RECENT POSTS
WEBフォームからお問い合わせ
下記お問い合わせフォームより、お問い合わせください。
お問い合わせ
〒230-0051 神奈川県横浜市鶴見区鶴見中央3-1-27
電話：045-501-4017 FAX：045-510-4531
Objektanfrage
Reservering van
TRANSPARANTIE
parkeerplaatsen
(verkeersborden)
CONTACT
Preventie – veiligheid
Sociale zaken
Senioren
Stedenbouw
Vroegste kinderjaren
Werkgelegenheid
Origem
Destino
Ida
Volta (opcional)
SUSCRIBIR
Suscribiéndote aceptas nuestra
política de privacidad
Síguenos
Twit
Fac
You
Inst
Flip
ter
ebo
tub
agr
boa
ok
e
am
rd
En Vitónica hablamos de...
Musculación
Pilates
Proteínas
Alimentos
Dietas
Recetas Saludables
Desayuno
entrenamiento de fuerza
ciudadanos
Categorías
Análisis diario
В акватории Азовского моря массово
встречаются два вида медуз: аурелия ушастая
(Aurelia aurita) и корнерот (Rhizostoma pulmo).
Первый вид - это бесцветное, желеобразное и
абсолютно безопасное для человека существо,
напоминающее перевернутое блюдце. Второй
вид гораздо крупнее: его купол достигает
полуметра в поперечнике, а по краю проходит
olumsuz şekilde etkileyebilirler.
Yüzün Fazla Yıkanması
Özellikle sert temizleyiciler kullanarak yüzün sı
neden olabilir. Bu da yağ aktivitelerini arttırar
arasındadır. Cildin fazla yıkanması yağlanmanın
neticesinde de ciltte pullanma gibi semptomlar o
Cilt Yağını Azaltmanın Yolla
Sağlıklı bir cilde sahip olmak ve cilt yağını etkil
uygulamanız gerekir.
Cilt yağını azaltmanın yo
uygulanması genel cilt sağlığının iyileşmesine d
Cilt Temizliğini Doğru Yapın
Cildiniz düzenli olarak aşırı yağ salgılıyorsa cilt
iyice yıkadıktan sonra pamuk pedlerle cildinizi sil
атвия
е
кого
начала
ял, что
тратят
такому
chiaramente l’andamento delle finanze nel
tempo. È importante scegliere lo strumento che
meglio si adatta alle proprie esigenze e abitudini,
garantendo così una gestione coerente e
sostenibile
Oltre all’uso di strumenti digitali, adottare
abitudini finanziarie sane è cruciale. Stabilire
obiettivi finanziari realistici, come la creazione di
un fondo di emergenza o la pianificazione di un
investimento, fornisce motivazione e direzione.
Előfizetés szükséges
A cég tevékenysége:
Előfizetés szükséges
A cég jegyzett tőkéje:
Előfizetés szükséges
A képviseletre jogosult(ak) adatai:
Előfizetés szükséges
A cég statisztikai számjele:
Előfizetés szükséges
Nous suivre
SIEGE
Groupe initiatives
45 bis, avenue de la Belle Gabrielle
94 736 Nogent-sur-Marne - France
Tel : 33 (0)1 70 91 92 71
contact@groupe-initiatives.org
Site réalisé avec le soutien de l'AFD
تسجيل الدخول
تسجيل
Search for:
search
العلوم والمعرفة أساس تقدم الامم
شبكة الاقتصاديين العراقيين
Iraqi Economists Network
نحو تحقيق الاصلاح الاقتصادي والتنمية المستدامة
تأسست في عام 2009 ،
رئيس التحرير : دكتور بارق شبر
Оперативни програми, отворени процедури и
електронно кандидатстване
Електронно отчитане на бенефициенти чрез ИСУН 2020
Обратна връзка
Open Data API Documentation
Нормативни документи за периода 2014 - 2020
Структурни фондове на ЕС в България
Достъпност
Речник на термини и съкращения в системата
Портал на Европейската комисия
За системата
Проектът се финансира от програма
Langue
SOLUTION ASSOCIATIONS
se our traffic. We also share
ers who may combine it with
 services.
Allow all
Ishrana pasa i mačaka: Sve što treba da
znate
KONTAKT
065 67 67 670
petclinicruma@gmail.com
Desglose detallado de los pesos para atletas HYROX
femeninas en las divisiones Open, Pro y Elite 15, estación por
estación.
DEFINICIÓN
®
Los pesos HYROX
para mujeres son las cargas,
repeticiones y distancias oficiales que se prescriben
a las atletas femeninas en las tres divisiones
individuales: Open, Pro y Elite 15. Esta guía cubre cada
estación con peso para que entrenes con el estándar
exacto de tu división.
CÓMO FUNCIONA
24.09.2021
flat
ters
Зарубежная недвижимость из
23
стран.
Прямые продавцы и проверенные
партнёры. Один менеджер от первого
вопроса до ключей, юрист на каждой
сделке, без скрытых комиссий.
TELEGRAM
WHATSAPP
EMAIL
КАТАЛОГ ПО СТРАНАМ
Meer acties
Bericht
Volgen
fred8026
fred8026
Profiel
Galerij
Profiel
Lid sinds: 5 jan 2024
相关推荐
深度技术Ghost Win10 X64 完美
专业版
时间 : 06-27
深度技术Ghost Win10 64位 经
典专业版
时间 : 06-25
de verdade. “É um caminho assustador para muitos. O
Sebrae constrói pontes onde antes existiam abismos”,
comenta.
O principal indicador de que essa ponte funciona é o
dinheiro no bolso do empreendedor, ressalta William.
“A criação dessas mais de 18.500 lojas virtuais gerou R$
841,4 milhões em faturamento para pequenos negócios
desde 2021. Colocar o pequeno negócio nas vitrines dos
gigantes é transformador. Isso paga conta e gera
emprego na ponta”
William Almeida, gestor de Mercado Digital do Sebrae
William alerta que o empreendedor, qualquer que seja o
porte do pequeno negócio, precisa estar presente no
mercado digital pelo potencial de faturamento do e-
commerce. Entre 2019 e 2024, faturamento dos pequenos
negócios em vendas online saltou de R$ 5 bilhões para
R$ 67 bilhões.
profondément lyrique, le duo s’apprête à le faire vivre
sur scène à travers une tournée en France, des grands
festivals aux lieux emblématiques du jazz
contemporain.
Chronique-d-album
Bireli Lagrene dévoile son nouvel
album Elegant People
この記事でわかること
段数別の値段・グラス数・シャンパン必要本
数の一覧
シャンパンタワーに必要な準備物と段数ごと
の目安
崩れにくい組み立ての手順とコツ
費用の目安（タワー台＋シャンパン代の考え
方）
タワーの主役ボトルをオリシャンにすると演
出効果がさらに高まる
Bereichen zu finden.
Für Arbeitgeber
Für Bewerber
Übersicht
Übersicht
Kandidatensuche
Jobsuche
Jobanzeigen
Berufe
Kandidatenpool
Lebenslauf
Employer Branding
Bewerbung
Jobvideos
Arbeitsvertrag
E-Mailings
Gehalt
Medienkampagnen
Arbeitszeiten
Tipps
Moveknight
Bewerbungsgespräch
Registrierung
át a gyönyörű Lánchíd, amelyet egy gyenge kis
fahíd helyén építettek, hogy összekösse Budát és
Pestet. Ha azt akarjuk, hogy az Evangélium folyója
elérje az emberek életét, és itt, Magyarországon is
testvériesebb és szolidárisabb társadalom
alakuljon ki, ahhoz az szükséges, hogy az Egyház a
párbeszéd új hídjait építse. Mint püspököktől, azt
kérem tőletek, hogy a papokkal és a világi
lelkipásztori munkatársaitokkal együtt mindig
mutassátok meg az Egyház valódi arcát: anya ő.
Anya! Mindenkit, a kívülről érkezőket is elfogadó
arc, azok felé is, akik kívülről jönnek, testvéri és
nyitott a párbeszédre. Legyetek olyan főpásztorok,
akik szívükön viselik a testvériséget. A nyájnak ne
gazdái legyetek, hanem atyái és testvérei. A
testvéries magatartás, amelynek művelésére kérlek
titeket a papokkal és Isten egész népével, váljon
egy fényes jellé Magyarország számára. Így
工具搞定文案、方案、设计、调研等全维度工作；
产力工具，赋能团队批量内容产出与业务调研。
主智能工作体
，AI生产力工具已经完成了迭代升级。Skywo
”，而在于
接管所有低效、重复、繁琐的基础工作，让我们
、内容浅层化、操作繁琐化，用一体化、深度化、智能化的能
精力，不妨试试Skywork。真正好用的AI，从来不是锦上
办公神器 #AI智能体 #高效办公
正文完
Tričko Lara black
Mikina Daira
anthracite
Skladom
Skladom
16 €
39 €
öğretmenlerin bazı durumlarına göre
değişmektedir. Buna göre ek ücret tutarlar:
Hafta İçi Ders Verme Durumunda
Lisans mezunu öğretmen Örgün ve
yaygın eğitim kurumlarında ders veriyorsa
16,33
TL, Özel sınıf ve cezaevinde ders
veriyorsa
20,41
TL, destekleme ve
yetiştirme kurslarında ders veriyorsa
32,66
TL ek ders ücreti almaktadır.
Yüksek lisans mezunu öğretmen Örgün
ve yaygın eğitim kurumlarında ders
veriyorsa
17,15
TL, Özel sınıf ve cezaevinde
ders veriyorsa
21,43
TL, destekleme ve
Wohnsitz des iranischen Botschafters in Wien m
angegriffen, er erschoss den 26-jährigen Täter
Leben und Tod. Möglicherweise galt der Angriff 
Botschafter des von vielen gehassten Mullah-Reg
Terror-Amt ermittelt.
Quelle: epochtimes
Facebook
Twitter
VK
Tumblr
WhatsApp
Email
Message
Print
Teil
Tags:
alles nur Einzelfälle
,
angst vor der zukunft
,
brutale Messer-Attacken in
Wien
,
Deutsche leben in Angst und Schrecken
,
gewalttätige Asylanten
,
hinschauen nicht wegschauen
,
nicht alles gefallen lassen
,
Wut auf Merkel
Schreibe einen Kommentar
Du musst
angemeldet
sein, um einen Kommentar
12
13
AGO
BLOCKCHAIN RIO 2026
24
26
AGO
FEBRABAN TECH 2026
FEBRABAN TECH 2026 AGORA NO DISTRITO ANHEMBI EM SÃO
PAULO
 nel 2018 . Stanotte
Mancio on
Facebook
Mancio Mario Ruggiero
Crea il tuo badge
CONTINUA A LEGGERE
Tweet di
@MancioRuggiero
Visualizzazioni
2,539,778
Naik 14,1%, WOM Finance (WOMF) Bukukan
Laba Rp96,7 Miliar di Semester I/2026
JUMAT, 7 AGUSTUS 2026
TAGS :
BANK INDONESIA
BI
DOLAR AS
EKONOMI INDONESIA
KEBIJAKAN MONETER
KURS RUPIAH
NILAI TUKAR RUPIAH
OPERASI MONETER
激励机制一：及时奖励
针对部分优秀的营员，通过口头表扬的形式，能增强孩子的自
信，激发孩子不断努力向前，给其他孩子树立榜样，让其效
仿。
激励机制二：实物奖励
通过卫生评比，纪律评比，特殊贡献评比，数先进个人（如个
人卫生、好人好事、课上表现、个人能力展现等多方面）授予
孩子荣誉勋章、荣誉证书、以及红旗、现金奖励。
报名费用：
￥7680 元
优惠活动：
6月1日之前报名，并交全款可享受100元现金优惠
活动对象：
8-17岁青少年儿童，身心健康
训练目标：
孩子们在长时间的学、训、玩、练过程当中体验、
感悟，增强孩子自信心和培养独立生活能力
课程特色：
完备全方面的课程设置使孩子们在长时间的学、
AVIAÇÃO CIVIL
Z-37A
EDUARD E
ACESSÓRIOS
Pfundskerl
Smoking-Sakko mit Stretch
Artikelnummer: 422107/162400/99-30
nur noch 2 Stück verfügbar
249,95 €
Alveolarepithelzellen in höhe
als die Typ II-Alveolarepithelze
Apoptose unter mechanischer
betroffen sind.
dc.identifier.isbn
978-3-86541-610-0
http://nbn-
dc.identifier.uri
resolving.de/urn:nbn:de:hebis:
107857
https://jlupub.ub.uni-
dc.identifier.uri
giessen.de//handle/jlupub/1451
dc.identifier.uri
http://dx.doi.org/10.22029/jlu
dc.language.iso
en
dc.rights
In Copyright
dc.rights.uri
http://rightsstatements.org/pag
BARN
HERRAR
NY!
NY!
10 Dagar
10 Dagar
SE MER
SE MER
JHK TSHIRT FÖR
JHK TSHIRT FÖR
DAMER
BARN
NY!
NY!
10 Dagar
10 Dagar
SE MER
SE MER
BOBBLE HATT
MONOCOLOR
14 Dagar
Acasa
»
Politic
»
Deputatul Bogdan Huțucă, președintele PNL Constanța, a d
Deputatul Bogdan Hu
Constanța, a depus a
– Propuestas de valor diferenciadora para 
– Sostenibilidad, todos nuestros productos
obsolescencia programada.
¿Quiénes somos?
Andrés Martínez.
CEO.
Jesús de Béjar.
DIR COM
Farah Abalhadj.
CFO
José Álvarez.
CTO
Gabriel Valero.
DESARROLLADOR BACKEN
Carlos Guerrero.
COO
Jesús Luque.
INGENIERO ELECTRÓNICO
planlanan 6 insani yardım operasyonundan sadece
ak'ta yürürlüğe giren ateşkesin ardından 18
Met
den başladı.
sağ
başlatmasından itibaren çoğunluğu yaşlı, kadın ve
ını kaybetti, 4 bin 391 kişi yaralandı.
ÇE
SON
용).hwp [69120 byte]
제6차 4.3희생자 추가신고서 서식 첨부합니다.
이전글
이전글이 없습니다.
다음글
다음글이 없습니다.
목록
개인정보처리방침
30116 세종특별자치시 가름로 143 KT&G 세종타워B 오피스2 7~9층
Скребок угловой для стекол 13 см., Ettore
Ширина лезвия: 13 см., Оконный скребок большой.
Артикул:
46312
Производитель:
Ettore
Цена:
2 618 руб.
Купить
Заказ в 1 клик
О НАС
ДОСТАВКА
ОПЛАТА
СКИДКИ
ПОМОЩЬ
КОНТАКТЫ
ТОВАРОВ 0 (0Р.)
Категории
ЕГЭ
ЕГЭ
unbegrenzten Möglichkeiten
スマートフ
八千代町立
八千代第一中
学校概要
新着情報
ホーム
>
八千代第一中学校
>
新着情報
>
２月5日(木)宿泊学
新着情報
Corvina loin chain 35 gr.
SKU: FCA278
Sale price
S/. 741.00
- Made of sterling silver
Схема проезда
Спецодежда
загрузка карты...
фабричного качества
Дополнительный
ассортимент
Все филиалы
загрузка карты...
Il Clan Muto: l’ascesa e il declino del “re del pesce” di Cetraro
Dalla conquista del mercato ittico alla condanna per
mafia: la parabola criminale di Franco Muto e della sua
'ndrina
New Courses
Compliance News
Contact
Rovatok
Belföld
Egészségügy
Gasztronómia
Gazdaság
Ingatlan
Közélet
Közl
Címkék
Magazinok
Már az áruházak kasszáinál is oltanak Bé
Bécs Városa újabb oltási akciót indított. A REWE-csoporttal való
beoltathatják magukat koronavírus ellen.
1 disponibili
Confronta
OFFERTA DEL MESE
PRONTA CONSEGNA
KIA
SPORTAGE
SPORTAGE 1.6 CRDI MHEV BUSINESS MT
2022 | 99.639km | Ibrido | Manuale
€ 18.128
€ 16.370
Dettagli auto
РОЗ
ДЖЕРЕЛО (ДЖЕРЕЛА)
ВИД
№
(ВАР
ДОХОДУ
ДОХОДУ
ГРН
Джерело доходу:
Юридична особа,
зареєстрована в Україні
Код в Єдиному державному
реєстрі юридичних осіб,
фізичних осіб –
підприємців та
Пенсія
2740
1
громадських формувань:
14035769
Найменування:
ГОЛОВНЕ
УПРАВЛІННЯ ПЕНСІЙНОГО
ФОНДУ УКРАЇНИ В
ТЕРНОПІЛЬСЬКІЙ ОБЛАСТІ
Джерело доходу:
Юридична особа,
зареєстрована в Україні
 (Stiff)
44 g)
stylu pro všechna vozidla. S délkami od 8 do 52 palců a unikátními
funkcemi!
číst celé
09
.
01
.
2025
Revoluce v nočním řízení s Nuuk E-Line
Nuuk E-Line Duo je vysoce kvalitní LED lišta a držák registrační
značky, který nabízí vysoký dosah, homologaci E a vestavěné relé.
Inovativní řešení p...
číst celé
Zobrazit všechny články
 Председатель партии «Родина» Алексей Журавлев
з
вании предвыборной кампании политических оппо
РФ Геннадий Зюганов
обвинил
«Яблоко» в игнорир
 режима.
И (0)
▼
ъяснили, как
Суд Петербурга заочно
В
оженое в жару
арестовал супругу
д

★ ★ ★ ★ ★ ★ ★

WHAT TO PRODUCE: Reproduce the material word for word, from its start through the line that contains "Análisis diario".

SOLUTION FOR THIS EXERCISE:
RECENT POSTS
WEBフォームからお問い合わせ
下記お問い合わせフォームより、お問い合わせください。
お問い合わせ
〒230-0051 神奈川県横浜市鶴見区鶴見中央3-1-27
電話：045-501-4017 FAX：045-510-4531
Objektanfrage
Reservering van
TRANSPARANTIE
parkeerplaatsen
(verkeersborden)
CONTACT
Preventie – veiligheid
Sociale zaken
Senioren
Stedenbouw
Vroegste kinderjaren
Werkgelegenheid
Origem
Destino
Ida
Volta (opcional)
SUSCRIBIR
Suscribiéndote aceptas nuestra
política de privacidad
Síguenos
Twit
Fac
You
Inst
Flip
ter
ebo
tub
agr
boa
ok
e
am
rd
En Vitónica hablamos de...
Musculación
Pilates
Proteínas
Alimentos
Dietas
Recetas Saludables
Desayuno
entrenamiento de fuerza
ciudadanos
Categorías
Análisis diario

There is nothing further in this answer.